EB: Speaking of Wellesley, and since this is an interview for Wellesley Underground, were there any Wellesley professors or staff or courses that were particularly formative to you as a writer? Anyone you want to shout out here?
AMB:  When a student at Wellesley, a number of Professors where particularly supportive of me and my work. At the time, I was a Political Science and Anthropology major; Linda Miller and Lois Wasserspring of the Poli-Sci department were influential and present even long after I graduated, and Sally Merri and Anne Marie Shimony of the Anthropology department helped shape the way I see the world. 

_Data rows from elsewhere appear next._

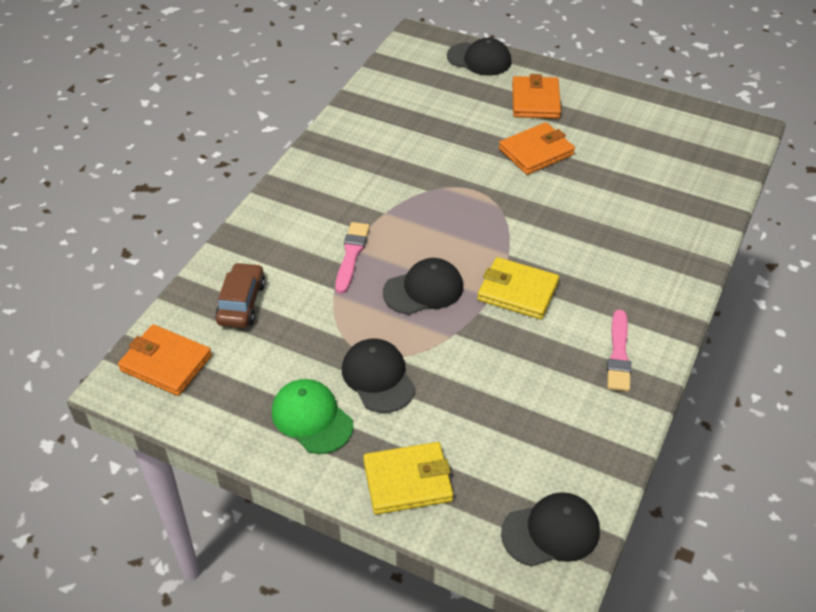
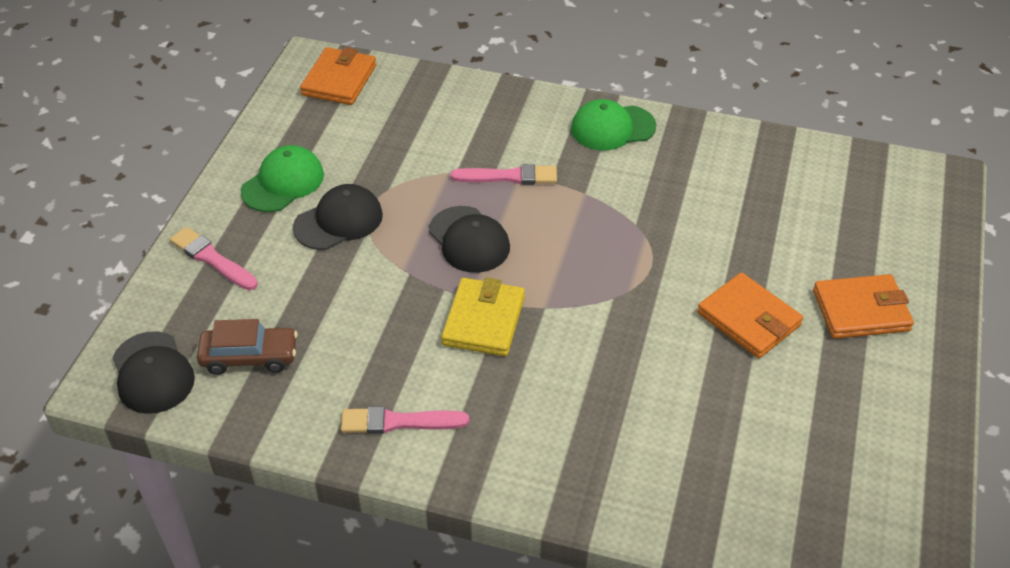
camera: 80 degrees right, 0 degrees up
brown car [215,262,266,328] -> brown car moved to [197,319,298,375]
yellow wallet [363,442,453,514] -> pink brush [169,227,258,290]
black cap [447,38,511,76] -> none
none -> green cap [571,99,656,151]

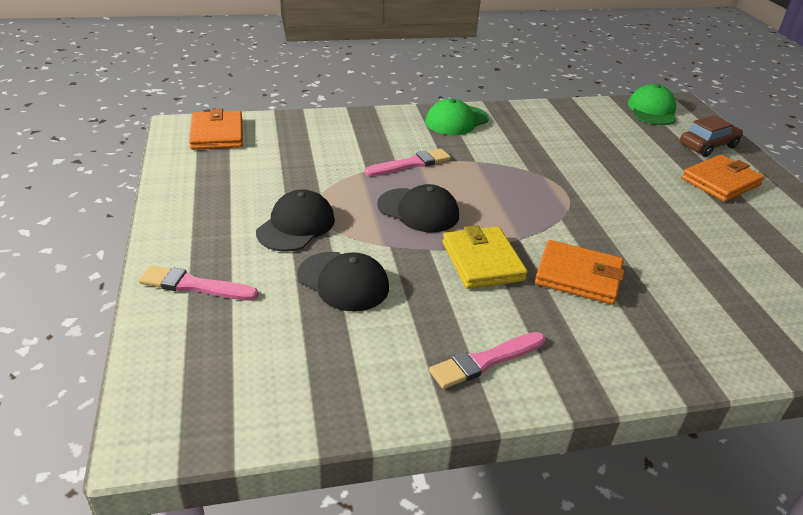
camera: 30 degrees left, 10 degrees down
black cap [112,331,195,414] -> black cap moved to [297,252,389,311]
brown car [197,319,298,375] -> brown car moved to [680,115,743,157]
green cap [241,145,324,212] -> green cap moved to [628,84,676,125]
orange wallet [697,272,803,358] -> orange wallet moved to [535,240,625,305]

Any mention of my early Wellesley influences must include Sylvia Heistand, at Salter International Center, and my Wellesley host-mother, Helen O’Connor — who still stands in for my mother when needed! 
More recently, Selwyn Cudjoe and the entire Africana Studies Department, have become champions of my work. Thanks to their enthusiasm for Dune Song, I was able to present the novel at Harambee House last October and engage in dialogue about my work with current Wellesley students and faculty. This was a remarkable experience which gave me a beautiful sense of closure regarding the ten-year project that has been Dune Song. Merci Selwyn!
I speak of closure, but my Dune Song journey continues, just before the pandemic, thanks to the Wellesley Club of France and Laura Adamczyk ’87, I was able to meet President Johnson and give her a copy of Dune Song!
EB: Is there anything else you’d like the Wellesley community to know about Dune Song, your other projects, or you in general?
AMB:  Way back at the start of the millennium, when the Wellesley awarded me the Mary Elvira Stevens Traveling Fellowship, I set out to excavate family secrets and explore the non-verbal ways in which generation upon generation of mothers transmit traumatic memories to their daughters. My research took me many more years than expected, but I am now in the process of writing that novel, along with a doctoral thesis on Trauma and Memory. 
In conjunction with this second novel, I am working with Rebecca Gregory ’87, to produce a large-scale installation piece exploring the manner in which the stories of women’s lives are measured and told. 
EB: Thank you for being part of Wellesley Writes It!